YOUR TASKS:
- a) Decide whether each statement below agrees with the article on tattoo, piercing, and cosmetic allergies, answering yes or no and quoting the words of the article that settle it: (i) red ink is one of the dyes most often behind tattoo allergies; (ii) the piercing itself is usually what causes a reaction; (iii) the manufacturing of cosmetics is well regulated.
- b) List every symptom that the article on tattoo, piercing, and cosmetic allergies says these allergies can cause.
- c) According to the article on tattoo, piercing, and cosmetic allergies, which chemical does the American Academy of Dermatology say often causes sensitivity to temporary tattoos?

EXCERPT PROVIDED:
____________________

Avoid the Mark of Tattoo, Body Piercing, and Cosmetic Allergies

Love the look of tattoos and body piercings? While these forms of body art are great for expressing individuality, for some people they can trigger allergy symptoms. And many cosmetic products can also cause similar problems. That is why you should proceed with caution when exploring any of these options.

Tattoo Allergies: A Widespread Problem

With as many as one in four people now sporting a tattoo (or multiple tattoos in some cases), tattoo allergies have become quite common these days according to researchers at the annual meeting of the American College of Allergy, Asthma and Immunology (ACAAI) in fall 2010.

The cause of tattoo allergies is typically related to the dyes (red ink is one of the most common problems) that are made from a variety of chemicals such as aluminum, iron oxide, mercury sulfide, ferric hydrate, and manganese, among many others. In some people, the signs of a tattoo allergy could present itself within 24 hours, while in others, the reaction can be delayed for a week or two.

For those who are quite sensitive, even temporary tattoos (like those drawn using henna) can pose a challenge. The American Academy of Dermatology says that in the case of temporary tattoos, a chemical called para-phenylenediamine or PPD that's used to extend the life of the temporary tattoo is often what causes the sensitivity.

When Body Piercings Spark Reactions

Getting body piercings, whether in the ears, nose, tongue, lip, or belly button, can also be a hazard for some people with allergies. The body piercing itself usually isn't the issue, but rather the jewelry. Many studs are made from nickel, which can trigger symptoms. So if you've been experiencing allergy symptoms because of your body piercing, be sure to wear nickel-free jewelry instead.

The Widespread Cosmetic Allergy Problem

A number of popular cosmetic items can lead to an allergy reaction often due to the chemicals and fragrances they contain. Compounding the problem is the fact that the manufacturing process for cosmetics isn't well regulated, leaving room for inferior safety practices, increasing the odds of a cosmetic allergy.

What You Can Do

The types of symptoms these allergies can cause include redness, itching, swelling, dryness, peeling, crusting, and thickening skin. The best way to protect yourself from experiencing these discomforts is to avoid tattoos, piercings, and cosmetic products entirely.

____________________

Records from a collection:
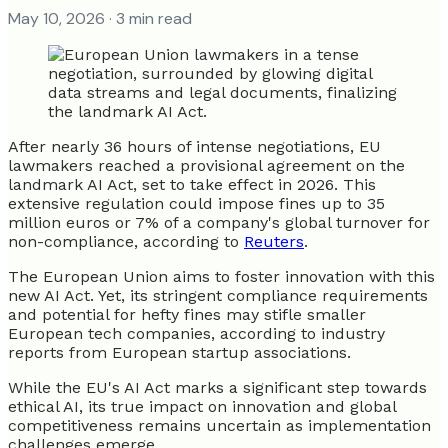
May 10, 2026
· 3 min read
After nearly 36 hours of intense negotiations, EU
lawmakers reached a provisional agreement on the
landmark AI Act, set to take effect in 2026. This
extensive regulation could impose fines up to 35
million euros or 7% of a company's global turnover for
non-compliance, according to
Reuters
.
The European Union aims to foster innovation with this
new AI Act. Yet, its stringent compliance requirements
and potential for hefty fines may stifle smaller
European tech companies, according to industry
reports from European startup associations.
While the EU's AI Act marks a significant step towards
ethical AI, its true impact on innovation and global
competitiveness remains uncertain as implementation
challenges emerge.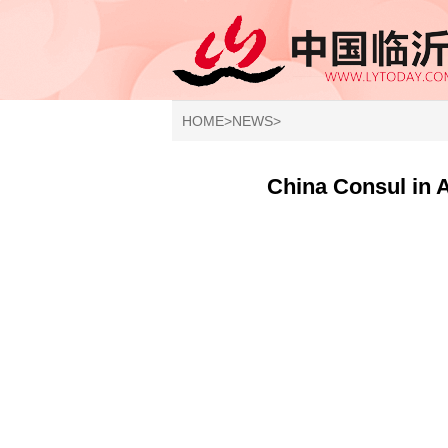
HOME
>
NEWS
>
China Consul in 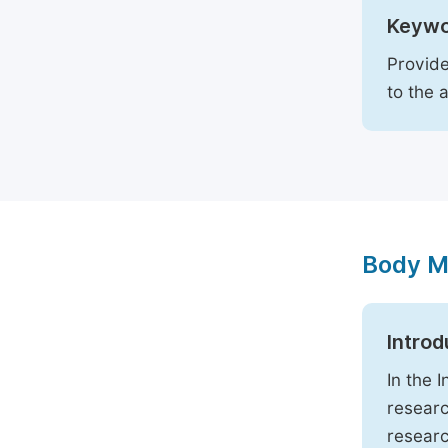
Keywo
Provide
to the 
Body M
Introd
In the 
researc
researc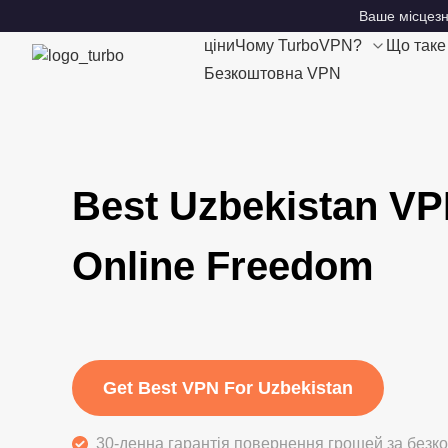
Ваше місцезн
ціни
Чому TurboVPN?
Що так
Безкоштовна VPN
Best Uzbekistan VP
Online Freedom
Get Best VPN For Uzbekistan
30-денна гарантія повернення грошей за без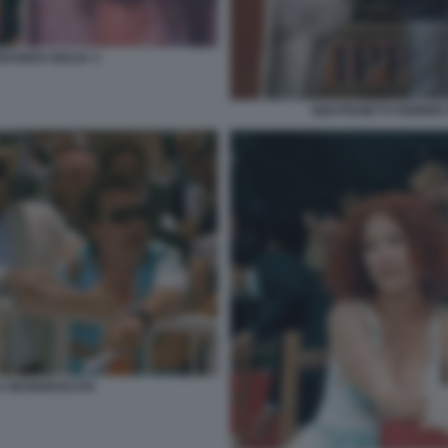
RANDO GIULIA 3
GIGI PROIETTI FEBBR
LA MANDRAKATA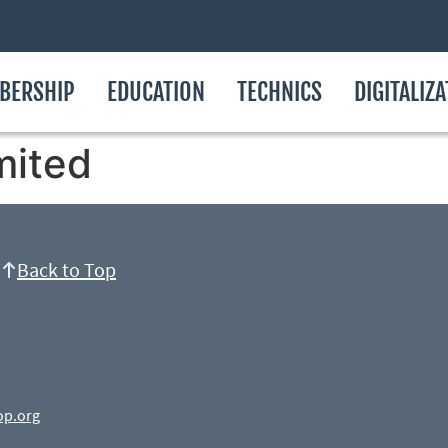
BERSHIP
EDUCATION
TECHNICS
DIGITALIZ
mited
Back to Top
op.org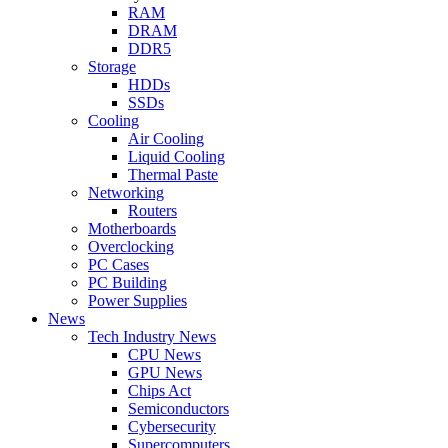
RAM
DRAM
DDR5
Storage
HDDs
SSDs
Cooling
Air Cooling
Liquid Cooling
Thermal Paste
Networking
Routers
Motherboards
Overclocking
PC Cases
PC Building
Power Supplies
News
Tech Industry News
CPU News
GPU News
Chips Act
Semiconductors
Cybersecurity
Supercomputers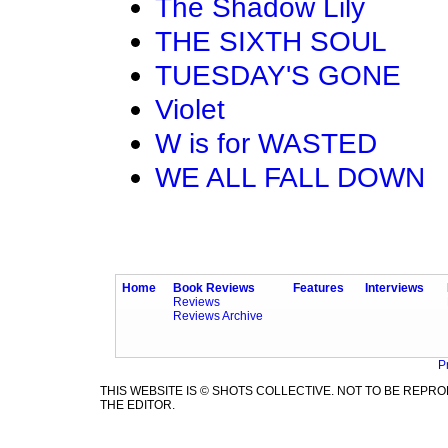
The Shadow Lily
THE SIXTH SOUL
TUESDAY'S GONE
Violet
W is for WASTED
WE ALL FALL DOWN
Home
Book Reviews
Features
Interviews
Reviews
Reviews Archive
P
THIS WEBSITE IS © SHOTS COLLECTIVE. NOT TO BE REP
THE EDITOR.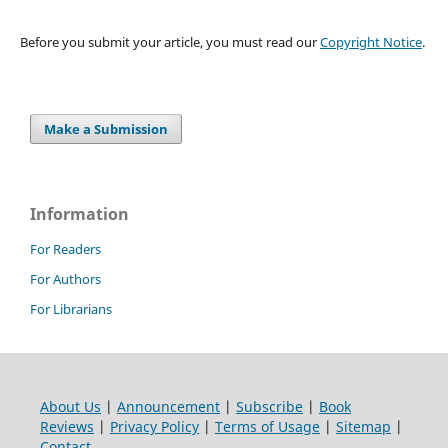
Before you submit your article, you must read our
Copyright Notice
.
Make a Submission
Information
For Readers
For Authors
For Librarians
About Us
|
Announcement
|
Subscribe
|
Book
Reviews
|
Privacy Policy
|
Terms of Usage
|
Sitemap
|
Contact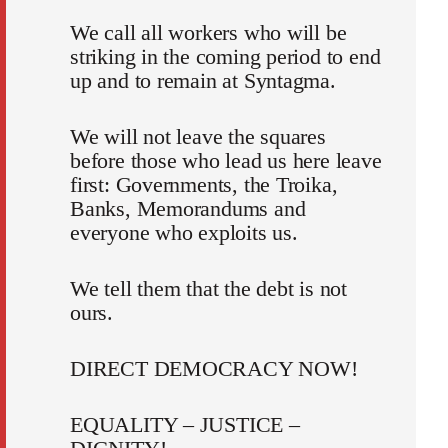
We call all workers who will be
striking in the coming period to end
up and to remain at Syntagma.
We will not leave the squares
before those who lead us here leave
first: Governments, the Troika,
Banks, Memorandums and
everyone who exploits us.
We tell them that the debt is not
ours.
DIRECT DEMOCRACY NOW!
EQUALITY – JUSTICE –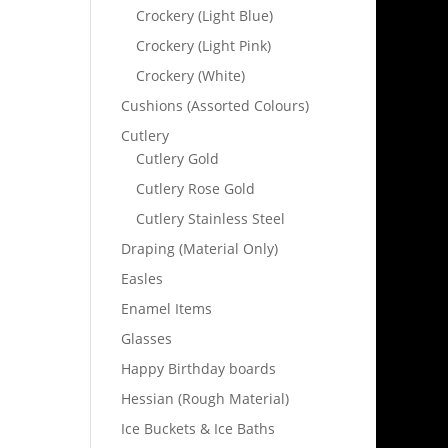
Crockery (Light Blue)
Crockery (Light Pink)
Crockery (White)
Cushions (Assorted Colours)
Cutlery
Cutlery Gold
Cutlery Rose Gold
Cutlery Stainless Steel
Draping (Material Only)
Easles
Enamel Items
Glasses
Happy Birthday boards
Hessian (Rough Material)
Ice Buckets & Ice Baths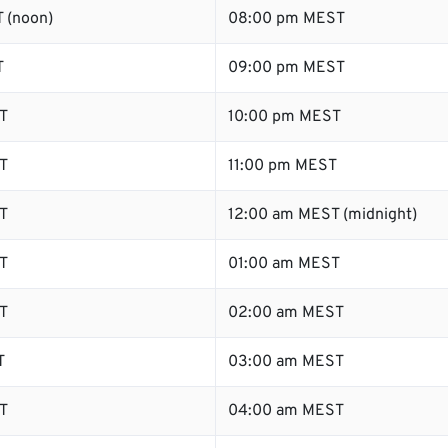
 (noon)
08:00 pm MEST
T
09:00 pm MEST
T
10:00 pm MEST
T
11:00 pm MEST
T
12:00 am MEST (midnight)
T
01:00 am MEST
T
02:00 am MEST
T
03:00 am MEST
T
04:00 am MEST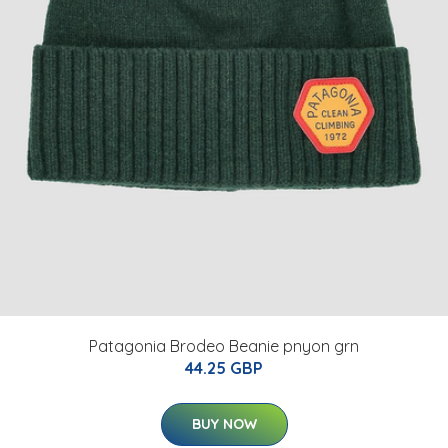
Patagonia Brodeo Beanie pnyon grn
44.25 GBP
BUY NOW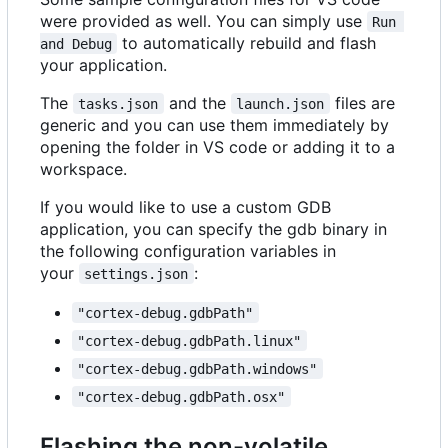
were provided as well. You can simply use
Run 
to automatically rebuild and flash
and Debug
your application.
The
and the
files are
tasks.json
launch.json
generic and you can use them immediately by
opening the folder in VS code or adding it to a
workspace.
If you would like to use a custom GDB
application, you can specify the gdb binary in
the following configuration variables in
your
:
settings.json
"cortex-debug.gdbPath"
"cortex-debug.gdbPath.linux"
"cortex-debug.gdbPath.windows"
"cortex-debug.gdbPath.osx"
Flashing the non-volatile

____________________

SOLUTIONS BELOW:
- a)
(i) Yes: "red ink is one of the most common problems"
(ii) No: "The body piercing itself usually isn't the issue, but rather the jewelry."
(iii) No: "the manufacturing process for cosmetics isn't well regulated"

- b) redness, itching, swelling, dryness, peeling, crusting, thickening skin

- c) Para-phenylenediamine (PPD), which is used to extend the life of the temporary tattoo.